The Humane Society Wildlife Land Trust

The Humane Society of the United States and The Humane Society Wildlife Land Trust are offering a reward of up to $5,000 for information leading to the identification, arrest and conviction of the person or persons responsible for the illegal killing of an elk in northern Elko County, Nevada.

The Nevada Department of Wildlife is investigating the case. Game wardens believe the bull, who was shot in the head and found rotting near the Meadow Creek-Jarbridge Road, about 10 miles west of the Diamond A. Ranch, was killed sometime around March 21.

Holly Haley, Nevada state director for The HSUS, said: “This killing was not only a senseless act, but a serious crime. We’re grateful to the Nevada Department of Wildlife for its tireless work to stop poaching in our state and hope our reward will encourage anyone with information to come forward.”

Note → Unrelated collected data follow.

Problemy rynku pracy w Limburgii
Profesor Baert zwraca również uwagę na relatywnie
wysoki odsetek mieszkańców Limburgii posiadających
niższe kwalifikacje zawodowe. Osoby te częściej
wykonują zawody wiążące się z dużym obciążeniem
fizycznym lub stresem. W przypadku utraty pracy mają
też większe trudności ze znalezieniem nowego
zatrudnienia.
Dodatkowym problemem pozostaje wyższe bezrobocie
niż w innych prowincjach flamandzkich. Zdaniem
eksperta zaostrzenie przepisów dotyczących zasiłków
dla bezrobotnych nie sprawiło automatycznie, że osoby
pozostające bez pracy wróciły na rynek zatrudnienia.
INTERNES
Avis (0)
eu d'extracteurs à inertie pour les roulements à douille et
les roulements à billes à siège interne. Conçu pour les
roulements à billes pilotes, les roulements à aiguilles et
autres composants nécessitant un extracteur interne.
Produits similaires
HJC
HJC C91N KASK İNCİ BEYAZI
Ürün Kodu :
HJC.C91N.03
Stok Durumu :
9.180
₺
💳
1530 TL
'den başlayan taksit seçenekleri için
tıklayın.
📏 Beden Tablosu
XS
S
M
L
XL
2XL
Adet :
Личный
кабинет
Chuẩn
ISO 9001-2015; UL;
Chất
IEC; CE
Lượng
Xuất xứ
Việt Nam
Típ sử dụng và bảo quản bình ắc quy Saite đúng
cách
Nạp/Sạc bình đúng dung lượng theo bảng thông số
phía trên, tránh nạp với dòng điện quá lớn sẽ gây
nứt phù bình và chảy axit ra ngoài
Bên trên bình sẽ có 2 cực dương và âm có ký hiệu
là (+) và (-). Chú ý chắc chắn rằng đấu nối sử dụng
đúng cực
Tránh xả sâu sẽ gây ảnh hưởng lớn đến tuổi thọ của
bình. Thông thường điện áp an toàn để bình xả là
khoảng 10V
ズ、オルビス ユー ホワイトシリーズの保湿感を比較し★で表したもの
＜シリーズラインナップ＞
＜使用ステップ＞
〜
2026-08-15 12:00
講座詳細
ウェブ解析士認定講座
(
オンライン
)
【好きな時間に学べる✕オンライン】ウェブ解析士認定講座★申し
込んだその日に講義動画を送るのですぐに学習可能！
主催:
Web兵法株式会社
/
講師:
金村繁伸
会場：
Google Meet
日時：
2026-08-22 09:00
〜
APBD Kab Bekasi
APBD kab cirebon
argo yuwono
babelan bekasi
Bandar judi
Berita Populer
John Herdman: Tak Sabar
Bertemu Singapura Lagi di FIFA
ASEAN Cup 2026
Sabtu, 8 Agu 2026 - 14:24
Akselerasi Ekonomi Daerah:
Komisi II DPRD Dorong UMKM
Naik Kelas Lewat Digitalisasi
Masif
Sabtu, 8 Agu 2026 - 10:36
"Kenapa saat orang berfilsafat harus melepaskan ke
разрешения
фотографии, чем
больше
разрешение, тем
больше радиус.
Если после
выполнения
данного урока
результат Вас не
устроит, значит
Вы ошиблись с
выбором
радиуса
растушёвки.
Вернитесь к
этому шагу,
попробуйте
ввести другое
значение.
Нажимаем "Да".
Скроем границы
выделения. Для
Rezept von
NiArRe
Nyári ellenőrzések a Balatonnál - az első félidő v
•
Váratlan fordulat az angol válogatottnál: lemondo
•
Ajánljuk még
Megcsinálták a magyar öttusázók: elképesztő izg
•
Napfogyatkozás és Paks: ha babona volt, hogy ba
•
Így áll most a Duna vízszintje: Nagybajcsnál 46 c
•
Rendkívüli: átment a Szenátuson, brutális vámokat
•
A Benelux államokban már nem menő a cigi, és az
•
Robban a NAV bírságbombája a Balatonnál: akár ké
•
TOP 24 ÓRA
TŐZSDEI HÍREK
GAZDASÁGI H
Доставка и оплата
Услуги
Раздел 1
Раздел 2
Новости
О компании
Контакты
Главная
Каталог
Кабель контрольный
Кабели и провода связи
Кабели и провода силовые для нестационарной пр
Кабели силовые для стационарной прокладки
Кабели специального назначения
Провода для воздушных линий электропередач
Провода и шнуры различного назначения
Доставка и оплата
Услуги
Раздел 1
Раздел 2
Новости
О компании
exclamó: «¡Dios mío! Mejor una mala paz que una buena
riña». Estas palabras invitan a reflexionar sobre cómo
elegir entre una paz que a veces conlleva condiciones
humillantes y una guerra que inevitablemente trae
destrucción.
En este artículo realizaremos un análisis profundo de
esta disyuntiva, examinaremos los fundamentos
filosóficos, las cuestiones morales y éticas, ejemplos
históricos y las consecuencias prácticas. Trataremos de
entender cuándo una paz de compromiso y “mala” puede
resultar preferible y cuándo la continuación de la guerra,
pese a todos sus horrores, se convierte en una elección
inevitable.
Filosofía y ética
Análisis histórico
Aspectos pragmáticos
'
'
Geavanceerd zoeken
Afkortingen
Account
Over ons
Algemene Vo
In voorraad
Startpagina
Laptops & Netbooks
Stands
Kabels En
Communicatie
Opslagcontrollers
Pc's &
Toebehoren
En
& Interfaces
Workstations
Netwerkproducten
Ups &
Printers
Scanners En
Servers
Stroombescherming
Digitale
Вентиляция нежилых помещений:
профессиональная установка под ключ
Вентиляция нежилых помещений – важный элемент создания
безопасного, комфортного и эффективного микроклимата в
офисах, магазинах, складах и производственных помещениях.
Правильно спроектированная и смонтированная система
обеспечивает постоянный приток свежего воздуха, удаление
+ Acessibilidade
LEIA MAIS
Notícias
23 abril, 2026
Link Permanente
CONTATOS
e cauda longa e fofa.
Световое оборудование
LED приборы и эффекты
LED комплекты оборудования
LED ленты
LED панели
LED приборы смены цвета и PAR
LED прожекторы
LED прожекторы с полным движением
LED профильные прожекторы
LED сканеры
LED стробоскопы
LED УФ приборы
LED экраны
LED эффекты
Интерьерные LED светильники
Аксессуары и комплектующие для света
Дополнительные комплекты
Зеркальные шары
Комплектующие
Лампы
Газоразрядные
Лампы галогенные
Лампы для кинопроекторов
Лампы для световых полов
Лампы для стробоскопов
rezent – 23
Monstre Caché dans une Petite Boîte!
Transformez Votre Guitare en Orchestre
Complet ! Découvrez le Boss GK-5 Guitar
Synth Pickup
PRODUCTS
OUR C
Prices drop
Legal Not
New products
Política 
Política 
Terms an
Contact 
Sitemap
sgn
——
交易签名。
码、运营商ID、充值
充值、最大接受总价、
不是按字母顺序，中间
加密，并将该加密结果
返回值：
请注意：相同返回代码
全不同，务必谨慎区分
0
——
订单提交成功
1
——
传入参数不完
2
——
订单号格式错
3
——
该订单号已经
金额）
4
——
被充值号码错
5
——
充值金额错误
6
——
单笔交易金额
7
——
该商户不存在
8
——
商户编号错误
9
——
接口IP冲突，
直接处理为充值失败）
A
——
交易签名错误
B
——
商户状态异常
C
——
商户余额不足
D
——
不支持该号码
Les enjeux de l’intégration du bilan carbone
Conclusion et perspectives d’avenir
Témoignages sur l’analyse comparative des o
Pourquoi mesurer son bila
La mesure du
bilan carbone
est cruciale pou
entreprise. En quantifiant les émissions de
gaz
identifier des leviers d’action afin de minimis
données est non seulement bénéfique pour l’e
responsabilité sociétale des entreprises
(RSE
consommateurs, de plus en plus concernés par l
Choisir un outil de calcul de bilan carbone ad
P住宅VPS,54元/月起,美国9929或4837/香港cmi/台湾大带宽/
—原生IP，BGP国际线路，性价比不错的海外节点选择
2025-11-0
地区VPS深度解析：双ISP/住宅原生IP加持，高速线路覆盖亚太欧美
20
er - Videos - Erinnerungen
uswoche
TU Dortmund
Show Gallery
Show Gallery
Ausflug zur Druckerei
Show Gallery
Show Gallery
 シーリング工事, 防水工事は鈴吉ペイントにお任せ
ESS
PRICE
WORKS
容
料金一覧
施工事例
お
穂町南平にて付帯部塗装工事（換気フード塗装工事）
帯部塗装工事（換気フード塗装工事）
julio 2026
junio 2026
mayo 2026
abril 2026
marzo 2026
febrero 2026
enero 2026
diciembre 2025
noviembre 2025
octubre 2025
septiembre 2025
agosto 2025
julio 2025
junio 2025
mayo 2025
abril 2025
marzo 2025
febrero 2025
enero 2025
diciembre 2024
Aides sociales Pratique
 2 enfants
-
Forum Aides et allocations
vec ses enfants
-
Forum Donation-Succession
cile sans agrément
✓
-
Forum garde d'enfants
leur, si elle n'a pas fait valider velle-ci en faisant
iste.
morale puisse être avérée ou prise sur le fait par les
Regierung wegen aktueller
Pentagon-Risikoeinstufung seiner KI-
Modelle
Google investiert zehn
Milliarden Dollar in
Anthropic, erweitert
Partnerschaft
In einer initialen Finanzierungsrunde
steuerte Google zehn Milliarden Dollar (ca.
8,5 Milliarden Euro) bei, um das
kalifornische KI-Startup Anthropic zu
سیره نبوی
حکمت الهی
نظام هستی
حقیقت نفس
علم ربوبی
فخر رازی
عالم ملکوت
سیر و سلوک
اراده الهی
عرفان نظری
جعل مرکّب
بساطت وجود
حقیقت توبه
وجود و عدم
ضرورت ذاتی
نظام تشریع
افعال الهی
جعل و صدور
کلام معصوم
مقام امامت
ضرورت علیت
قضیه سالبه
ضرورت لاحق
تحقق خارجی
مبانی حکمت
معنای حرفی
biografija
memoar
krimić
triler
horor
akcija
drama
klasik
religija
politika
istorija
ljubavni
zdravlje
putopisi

Fred Esparza, game warden lieutenant at NDOW, said, “We look for information from the public to solve these kinds of crimes. We know that someone saw something, and if we get the right information we can solve this senseless and shocking crime and perhaps prevent another one like it in the future.”

Big game poaching is a felony in Nevada, and a person convicted of the crime could face one to four years in prison and up to a $5,000 fine as well as the loss of hunting privileges and the seizure of equipment involved in the illegal taking of the animal.

Anyone with information about the case is asked to call Operation Game Thief at 1-800-992-3030 or NDOW’s Elko office at (775) 777-2300. 

The HSUS and the Trust work to curb poaching across the country. Visit humanesociety.org/poaching for more information.

Poaching:

  • Wildlife officials estimate that nationwide, tens of millions of animals are poached annually.
  • It is estimated that only 1 percent to 5 percent of poached animals come to the attention of law enforcement.
  • Poachers injure or kill wildlife anytime, anywhere and sometimes do so in particularly cruel ways. Wildlife officials report that poachers often commit other crimes as well.
  • The HSUS and the Trust work with state and federal wildlife agencies to offer rewards of $5,000 for information leading to arrest and conviction of suspected poachers.